By PINKY S. ICAMEN Published Oct 05, 2021 4:57 pm

India’s Supreme Court approved on Oct. 4 the government's ex-gratia compensation scheme to pay 50,000 Indian rupees or approximately P34,000 to families of those who died of COVID-19.

It also asked its 29 states to release the funds within 30 days of family members’ submission of claims. Families need to submit documents, including death certificates, for them to claim the monetary compensation.

As tens and thousands of people may have died at home and their families may not have acquired a death certificate or their death certificate did not mention they died of COVID-19, the court ordered that no state should deny the ex-gratia compensation on the sole ground that the death certificate does not mention COVID-19 as the cause of death.

With this concern, the court said the district authorities will take remedial steps to have the cause of death corrected.

Family members perform the final rites of their loved one who died of COVID-19 in an open crematorium in Bangalore, India in April 2021. Photo by Manjunath Kiran / AFP

Compensation will also be given to families of those who succumbed to the virus who were involved with relief operations or activities that are related to dealing with the pandemic.

The scheme is extended to the families of those who died by suicide within 30 days of suffering from COVID-19.

According to the court ruling, the ex-gratia assistance will also be available to those who will die of the virus in the future phases of the pandemic.

As of this writing, official COVID-19 deaths in India is at 449,000 but according to reports, the unofficial numbers are likely to be much higher.

The move came after a petition filed in May by lawyer Gaurav Kumar Bansal, who initially sought 400,000 rupees (approximately P272,400) compensation for the family of each individual who died of COVID-19.

The petitioner pointed out that that as the government declared the COVID-19 pandemic as a disaster, it is required by law to provide compensation to those who died due to the virus in view of India’s Disaster Management Act of 2005.

The Central government told that Supreme Court in June 2021 that the 400,000 rupees compensation cannot be paid keeping in mind the “rational, judicious and optimum usage of resources of the nation.” However, it recommended the amount of 50,000 rupees instead, which will come from the State Disaster Relief Funds. 

Parts of India resulted to cremating its dead on open-air grounds with mass pyres as the country was hit with a deadly second wave of COVID-19 in May 2021. Photo by Jewel Samad/AFP

India experienced a deadly COVID-19 second wave in May, where the country of 1.38 billion people became the epicenter of the global pandemic.

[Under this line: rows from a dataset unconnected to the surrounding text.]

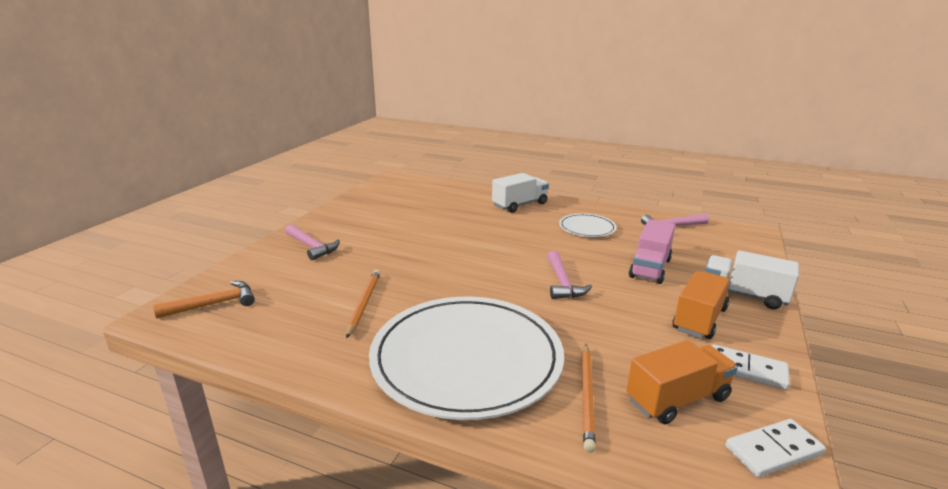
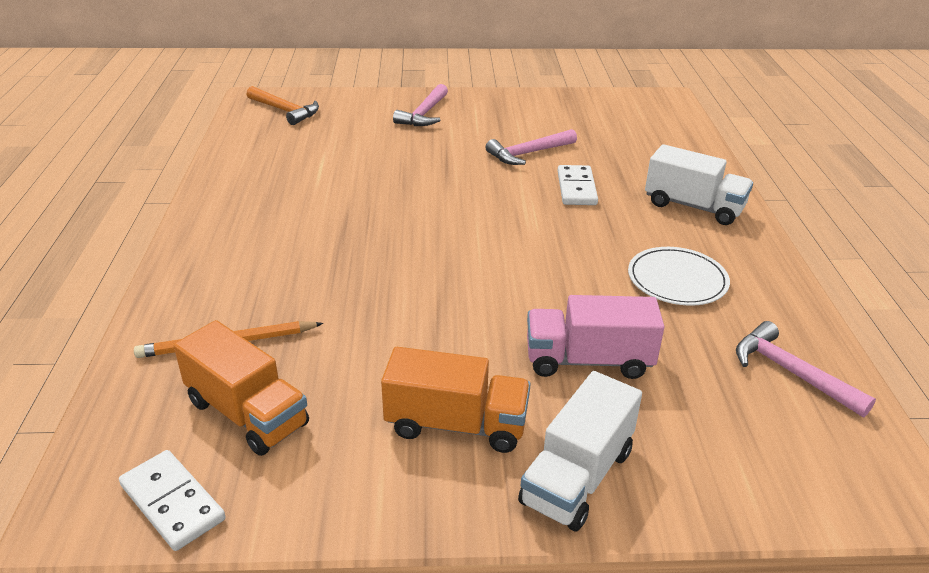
camera: 65 degrees right, 10 degrees up
(364, 303) = (330, 174): orange pencil -> none
(466, 359) = (262, 254): white plate -> none
(562, 282) = (472, 286): pink hammer -> pink hammer (528, 153)
(743, 295) = (577, 477): white truck -> white truck turned 150 degrees counterclockwise
(746, 370) = (341, 479): white domino -> white domino (576, 188)

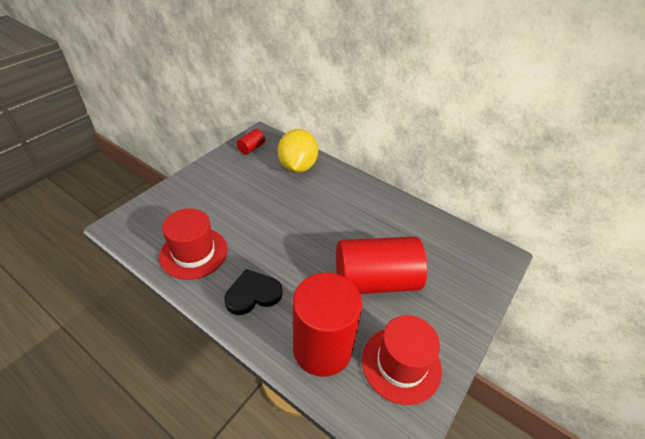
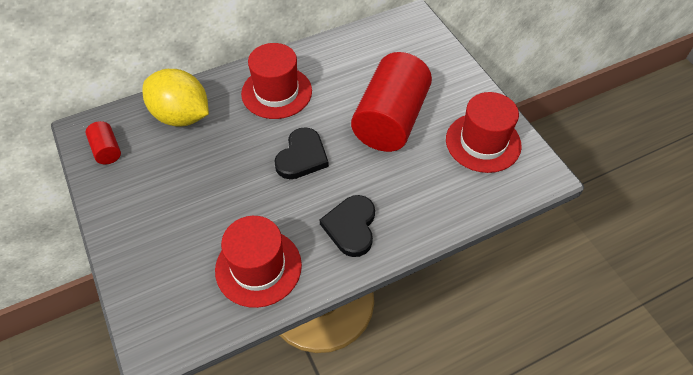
camera: 60 degrees left, 10 degrees up
(302, 239) = (302, 156): none -> black heart
(322, 348) = (442, 192): red cylinder -> none
(351, 202) = (276, 92): none -> red hat

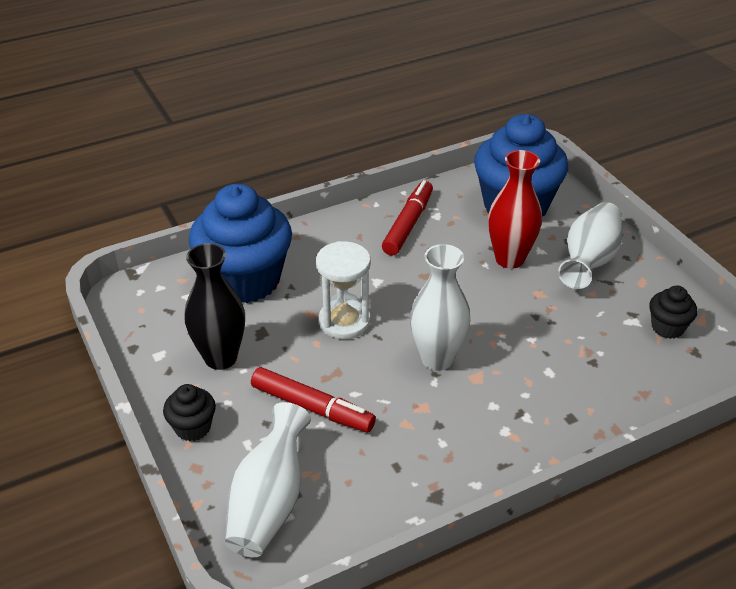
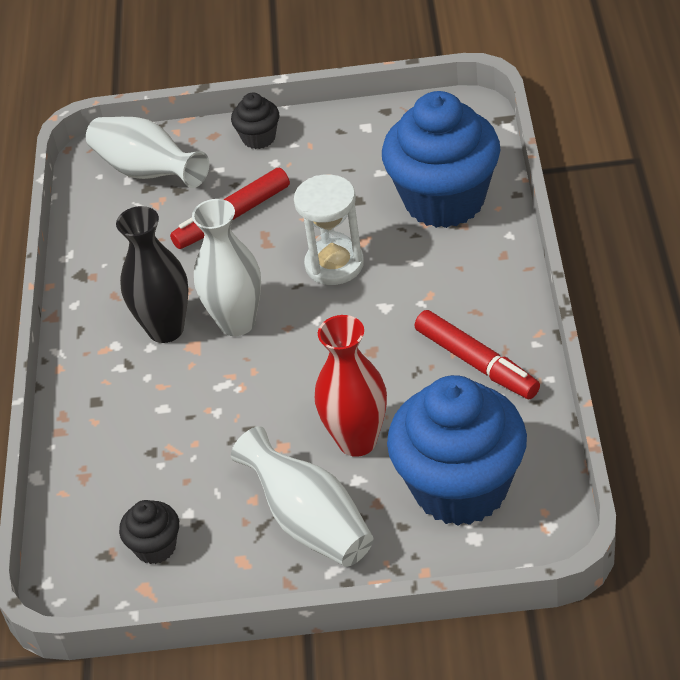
camera: 120 degrees right, 5 degrees up
(220, 358) = (336, 166): black vase -> black vase (166, 329)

With its total COVID-19 cases at 33.8 million and 449,260 deaths, the country currently sits at the Top 2 of the worst-hit countries in the world, trailing behind the United States with 43.8 million cases and 703,285 deaths.

Recently, India has seen a steady decrease in COVID-19 infections as more vaccines are given to its citizens. As of this writing, over 906 million doses have been administered, and more than 246 million of its citizens have been fully vaccinated.